EXCERPT:
— Start —

Judaism traditionally takes a very dim view of idolatry and idolaters – to such an extent that its legal codes severely limit the sort of interactions that Jews are supposed to have with idolaters. Clearly, Jewish theologians will need a working understanding of what idolatry is, and why it was deemed to be so problematic, in order to navigate the contemporary landscape of world religions. Are there any religions surviving today which fall under the Jewish conception of idolatry, and if so, which religions, and what are the consequences of such a categorization? These issues will presumably form the backbone of the third volume in the series (forthcoming with Academic Studies Press).
Despite the criticisms of one of the books that I will come to shortly, both of the books that are already on the market contain high-quality scholarship well worth engaging with, and one of the two books, as I hope to make clear, achieves a whole other level of excellence.
In his contribution to the volume on truth, Jerome Yehuda Gellman boldly asserts the following five theses (2020a: 29):
1. God exists.

— End —

DATA SECTION:
— Start —

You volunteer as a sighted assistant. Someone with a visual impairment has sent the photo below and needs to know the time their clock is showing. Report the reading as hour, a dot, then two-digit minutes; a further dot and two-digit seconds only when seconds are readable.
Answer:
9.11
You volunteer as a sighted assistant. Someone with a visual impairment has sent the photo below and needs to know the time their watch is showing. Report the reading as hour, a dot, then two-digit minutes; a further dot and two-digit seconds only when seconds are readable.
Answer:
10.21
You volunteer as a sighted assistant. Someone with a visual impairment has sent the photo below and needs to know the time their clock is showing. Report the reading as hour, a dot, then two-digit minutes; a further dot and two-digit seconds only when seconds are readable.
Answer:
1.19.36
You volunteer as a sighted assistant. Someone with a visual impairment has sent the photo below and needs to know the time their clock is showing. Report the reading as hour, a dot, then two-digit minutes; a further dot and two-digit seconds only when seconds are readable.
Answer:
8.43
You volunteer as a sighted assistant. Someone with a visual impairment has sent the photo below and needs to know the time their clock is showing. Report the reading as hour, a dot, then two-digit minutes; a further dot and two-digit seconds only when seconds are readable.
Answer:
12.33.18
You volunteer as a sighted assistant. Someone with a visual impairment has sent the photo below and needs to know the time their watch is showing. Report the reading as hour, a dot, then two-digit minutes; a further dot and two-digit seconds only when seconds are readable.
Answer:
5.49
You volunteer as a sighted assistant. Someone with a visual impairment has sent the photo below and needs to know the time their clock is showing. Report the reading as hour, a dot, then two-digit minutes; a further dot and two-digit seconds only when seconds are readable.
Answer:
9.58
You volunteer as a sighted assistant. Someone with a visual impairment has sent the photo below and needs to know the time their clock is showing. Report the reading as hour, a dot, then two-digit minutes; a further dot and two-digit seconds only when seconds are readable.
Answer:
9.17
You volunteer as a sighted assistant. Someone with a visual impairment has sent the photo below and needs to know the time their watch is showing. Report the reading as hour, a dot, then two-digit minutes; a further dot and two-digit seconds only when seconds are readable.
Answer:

— End —

JOBS:
A – According to the excerpt on Jewish views of idolatry, which publisher is releasing the third volume in the series?
B – Extend the review on Judaism and idolatry, starting right after its last line.

TASK RESPONSES:
A – Academic Studies Press.

B –
2. God has a distinctive, loving relationship to the Jewish people.
3. The Jewish religion has a divine sanction.
4. A Jew ought to adhere to the Jewish religion.
5. Every other religion has at least one false core belief or lacks a crucial religious truth present in the Jewish religion.
Note that Gellman asserts these sentences under a literal interpretation, and he takes them to be objectively true. The truth that he takes these assertions to bear, like the notion of truth appealed to in assertion 5, is a bog-standard realist conception of truth. A sentence is true iff it accurately describes some obtaining state of affairs in the world. Moreover, these states of affairs obtain independently of Gellman, and me, and you.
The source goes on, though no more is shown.